Two well-established approaches have been presented in the literature for dealing with system uncertainty: robust and stochastic control. For both cases, numerous model predictive control formulations have been proposed to accommodate state and input constraints and control the system while optimising some desired performance criterion. Although stochastic control has been shown to be less conservative and enjoy plenty favourable theoretical properties, its applicability is conditioned by its complexity. In particular, two major approaches are pursued when modelling uncertainty: it is either assumed that the uncertain parameters follow the normal distribution (or some other distribution whose cumulative inverse is known exactly), or it is assumed that the uncertainty is finite-valued and evolves as a tree of scenarios. The normality assumption is often not met while the latter approach offers greater flexibility at the cost of higher computational complexity. Therefore, computational feasibility has been a limiting factor for stochastic model predictive control algorithms; overcoming this limitation was the main motivation for the work I am going to present.
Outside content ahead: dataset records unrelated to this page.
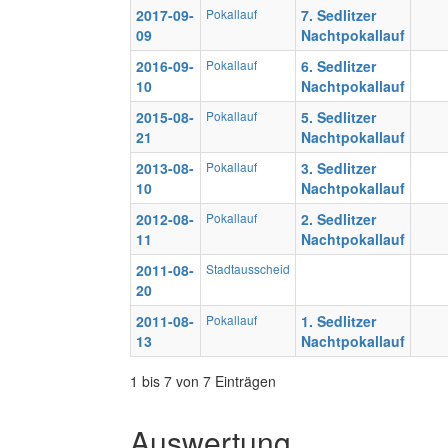
2017-09-
Pokallauf
7. Sedlitzer
09
Nachtpokallauf
2016-09-
Pokallauf
6. Sedlitzer
10
Nachtpokallauf
2015-08-
Pokallauf
5. Sedlitzer
21
Nachtpokallauf
2013-08-
Pokallauf
3. Sedlitzer
10
Nachtpokallauf
2012-08-
Pokallauf
2. Sedlitzer
11
Nachtpokallauf
2011-08-
Stadtausscheid
20
2011-08-
Pokallauf
1. Sedlitzer
13
Nachtpokallauf
1 bis 7 von 7 Einträgen
Auswertung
General-purpose graphics processing units (GP-GPUs) are gaining increased popularity for scientific computations. They offer unprecedented computational capabilities, which may amount up to almost 9000GFlop/s in single precision or 3000GFlop/s in double precision. Our ability to master and harness this computational power depends on the availability of algorithms able to properly decompose the problem into simple sub-problems and iterate over those in lockstep (i.e., performing the same set of operations at the same time in parallel over a different set of data).
We designed an accelerated dual gradient projection algorithm for tree-based stochastic model predictive control problems and implemented it on GPUs, which afforded a minimum speed-up of 50x (with respect to a CPU implementation). We compared the performance of the proposed algorithm with Gurobi, a widely used solver for quadratic optimisation problems, and recorded speed-ups of 1 to 3 orders of magnitude. Additionally, the accuracy of the proposed algorithm can be controlled so that less accurate solutions are obtained faster for which, however, explicit sub-optimality and infeasibility bounds are known. The proposed algorithm is well-suited for stochastic MPC problems and paves the way for its application in many fields of interest.